- [PAGE EXTRACT]:

____

The solution is really quite long but there is a solution;
start with a Right triangle.
with acute angle #theta#
side opposite to angle #theta# = (x-4)
side opposite to 90 degree angle= #sqrt(x^2-8x+32)#
side adjacent to #theta# = 4
Our trigonometric substitution goes like this:
Let #x-4 = 4*tan theta#
and #x=4+4*tan theta#
also #(x-4)^2 = 16 *tan^2 theta#
#dx = 4* sec^2 theta# #d##theta#
and #tan theta = (x-4)/4#
our #sec theta = sqrt(x^2 -8x+32)/4#
Take note that #sqrt(x^2-8x+32) = sqrt((x-4)^2+16)#
from the given:
#intx/sqrt(-x^2+8x-32) dx#
#int x/sqrt(-(x^2-8x+16+16)) dx#
#int x/sqrt(-((x-4)^2+16)) dx#
from the above it follows
#int ((4+4*tan theta) * 4 sec^2 theta )/sqrt(-1(16*tan^2 theta+16)# #d##theta#
#int (4(1+tan theta) * 4 sec^2 theta )/(sqrt(-1) *sqrt(16*tan^2 theta+16))# #d##theta#
#int (4(1+tan theta) * 4 sec^2 theta )/(sqrt(-1) *sqrt(16)*sqrt(tan^2 theta+1))# #d##theta#
#int (4(1+tan theta) * sec^2 theta )/(sqrt(-1) *sqrt(tan^2 theta+1))# #d##theta#
but #sqrt(tan^2 theta+1) = sec theta#
#int (4(1+tan theta) * sec^2 theta )/(sqrt(-1) *sec theta)# #d##theta#
then #int (4(1+tan theta) * sec theta )/(sqrt(-1) )# #d##theta#
it follows #int (4(sec theta+tan theta sec theta) )/(sqrt(-1) )# #d##theta#
and #(4/sqrt(-1))int sec theta# #d##theta# + # (4/sqrt(-1)) int tan theta sec theta# #d##theta #
but #sqrt(-1) = i# and #i^2 = -1 #
#(4/sqrt(-1)*sqrt(-1)/sqrt(-1))int sec theta# #d##theta# + # (4/sqrt(-1)*sqrt(-1)/sqrt(-1)) int tan theta sec theta# #d##theta #
#((4i)/(-1))int sec theta# #d##theta# + # ((4i)/(-1)) int tan theta sec theta# #d##theta #
after integration using the basic formulas
#((4i)/-1)ln (sec theta + tan theta)# + # ((4i)/-1) sec theta #
returning to our original variables and simplifying, it follows,
#-4i* ln ((x-4+sqrt(x^2-8x+32))/4)-i*sqrt(x^2-8x+32)#

____

- [RAW RECORDS]:
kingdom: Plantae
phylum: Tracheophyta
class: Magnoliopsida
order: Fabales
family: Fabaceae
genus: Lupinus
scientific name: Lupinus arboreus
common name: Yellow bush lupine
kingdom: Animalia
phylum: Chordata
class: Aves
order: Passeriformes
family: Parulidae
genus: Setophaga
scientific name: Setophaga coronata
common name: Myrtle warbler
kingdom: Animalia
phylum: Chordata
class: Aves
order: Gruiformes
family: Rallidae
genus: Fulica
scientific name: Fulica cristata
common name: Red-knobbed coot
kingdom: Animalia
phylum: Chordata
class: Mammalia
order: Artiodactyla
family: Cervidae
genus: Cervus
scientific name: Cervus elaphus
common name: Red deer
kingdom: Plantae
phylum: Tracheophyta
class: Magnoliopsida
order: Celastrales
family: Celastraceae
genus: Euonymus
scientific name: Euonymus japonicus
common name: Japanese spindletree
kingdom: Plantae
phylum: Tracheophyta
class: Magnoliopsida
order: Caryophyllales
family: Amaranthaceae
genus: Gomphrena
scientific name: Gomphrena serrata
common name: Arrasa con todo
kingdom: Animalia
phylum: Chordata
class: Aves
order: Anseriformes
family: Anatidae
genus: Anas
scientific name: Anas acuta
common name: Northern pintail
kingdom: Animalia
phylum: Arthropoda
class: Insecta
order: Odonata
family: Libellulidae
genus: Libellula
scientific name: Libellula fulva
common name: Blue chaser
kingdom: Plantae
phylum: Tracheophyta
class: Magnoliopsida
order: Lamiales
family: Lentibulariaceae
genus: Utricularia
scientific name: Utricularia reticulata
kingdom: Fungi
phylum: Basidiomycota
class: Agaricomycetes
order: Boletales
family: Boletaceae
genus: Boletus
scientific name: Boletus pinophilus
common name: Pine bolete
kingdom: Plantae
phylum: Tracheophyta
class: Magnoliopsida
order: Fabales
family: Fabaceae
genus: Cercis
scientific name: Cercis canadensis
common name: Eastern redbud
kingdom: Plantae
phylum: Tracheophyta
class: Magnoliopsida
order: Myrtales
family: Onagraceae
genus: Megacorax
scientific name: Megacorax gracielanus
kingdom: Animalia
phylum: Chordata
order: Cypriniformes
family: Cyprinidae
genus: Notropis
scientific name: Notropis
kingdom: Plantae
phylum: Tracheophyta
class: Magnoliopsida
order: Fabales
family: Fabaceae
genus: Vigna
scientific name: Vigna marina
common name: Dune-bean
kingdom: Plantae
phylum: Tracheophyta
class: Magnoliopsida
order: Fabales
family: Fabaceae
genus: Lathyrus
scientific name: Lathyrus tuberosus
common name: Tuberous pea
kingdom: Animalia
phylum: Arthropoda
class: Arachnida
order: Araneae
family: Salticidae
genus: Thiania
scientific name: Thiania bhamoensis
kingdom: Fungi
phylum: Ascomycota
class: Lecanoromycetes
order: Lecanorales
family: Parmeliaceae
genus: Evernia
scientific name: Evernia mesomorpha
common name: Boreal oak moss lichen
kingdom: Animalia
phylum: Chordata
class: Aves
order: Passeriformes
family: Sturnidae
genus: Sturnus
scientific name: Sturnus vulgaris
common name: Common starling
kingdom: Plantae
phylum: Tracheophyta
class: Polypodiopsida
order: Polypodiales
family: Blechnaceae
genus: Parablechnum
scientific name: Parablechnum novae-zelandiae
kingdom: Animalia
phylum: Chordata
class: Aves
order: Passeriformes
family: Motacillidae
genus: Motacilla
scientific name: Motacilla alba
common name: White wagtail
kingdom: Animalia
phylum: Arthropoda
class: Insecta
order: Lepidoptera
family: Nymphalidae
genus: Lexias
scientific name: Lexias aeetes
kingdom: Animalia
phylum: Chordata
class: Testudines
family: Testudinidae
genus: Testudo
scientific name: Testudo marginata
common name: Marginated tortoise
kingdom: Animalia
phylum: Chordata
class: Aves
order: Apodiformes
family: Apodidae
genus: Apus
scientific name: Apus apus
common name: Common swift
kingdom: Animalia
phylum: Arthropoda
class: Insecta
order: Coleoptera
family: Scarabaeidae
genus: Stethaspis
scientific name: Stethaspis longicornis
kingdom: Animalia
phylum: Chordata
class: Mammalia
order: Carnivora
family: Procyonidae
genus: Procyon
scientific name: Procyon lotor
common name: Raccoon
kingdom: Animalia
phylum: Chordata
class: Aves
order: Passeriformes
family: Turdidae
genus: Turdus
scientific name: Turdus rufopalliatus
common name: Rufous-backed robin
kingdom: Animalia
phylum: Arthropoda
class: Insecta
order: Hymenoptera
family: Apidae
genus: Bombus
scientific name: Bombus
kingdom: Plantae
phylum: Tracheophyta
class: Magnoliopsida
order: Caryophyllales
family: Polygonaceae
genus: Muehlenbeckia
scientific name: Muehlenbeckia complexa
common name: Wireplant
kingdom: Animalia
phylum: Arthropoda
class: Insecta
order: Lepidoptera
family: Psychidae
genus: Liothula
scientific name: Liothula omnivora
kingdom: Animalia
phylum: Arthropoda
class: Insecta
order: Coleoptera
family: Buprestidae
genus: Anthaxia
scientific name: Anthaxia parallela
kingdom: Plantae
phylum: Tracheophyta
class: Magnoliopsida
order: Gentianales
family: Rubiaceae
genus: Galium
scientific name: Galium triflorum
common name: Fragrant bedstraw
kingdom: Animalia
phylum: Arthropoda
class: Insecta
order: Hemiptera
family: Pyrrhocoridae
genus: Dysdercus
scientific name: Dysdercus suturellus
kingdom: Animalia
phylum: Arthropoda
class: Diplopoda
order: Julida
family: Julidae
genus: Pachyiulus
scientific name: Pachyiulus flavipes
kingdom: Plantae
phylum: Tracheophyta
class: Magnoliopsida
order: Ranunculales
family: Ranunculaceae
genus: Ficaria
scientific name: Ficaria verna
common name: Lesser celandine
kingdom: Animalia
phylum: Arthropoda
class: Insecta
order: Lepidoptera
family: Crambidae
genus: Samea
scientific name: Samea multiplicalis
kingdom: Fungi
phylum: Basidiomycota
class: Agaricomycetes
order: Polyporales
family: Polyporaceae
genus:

____

- [WORK INSTRUCTIONS]:
In the integration solution, what trigonometric substitution is made for x − 4? The records are drawn from a separate source.

- [SOLUTION TO THIS TASK]:
x − 4 = 4 tan θ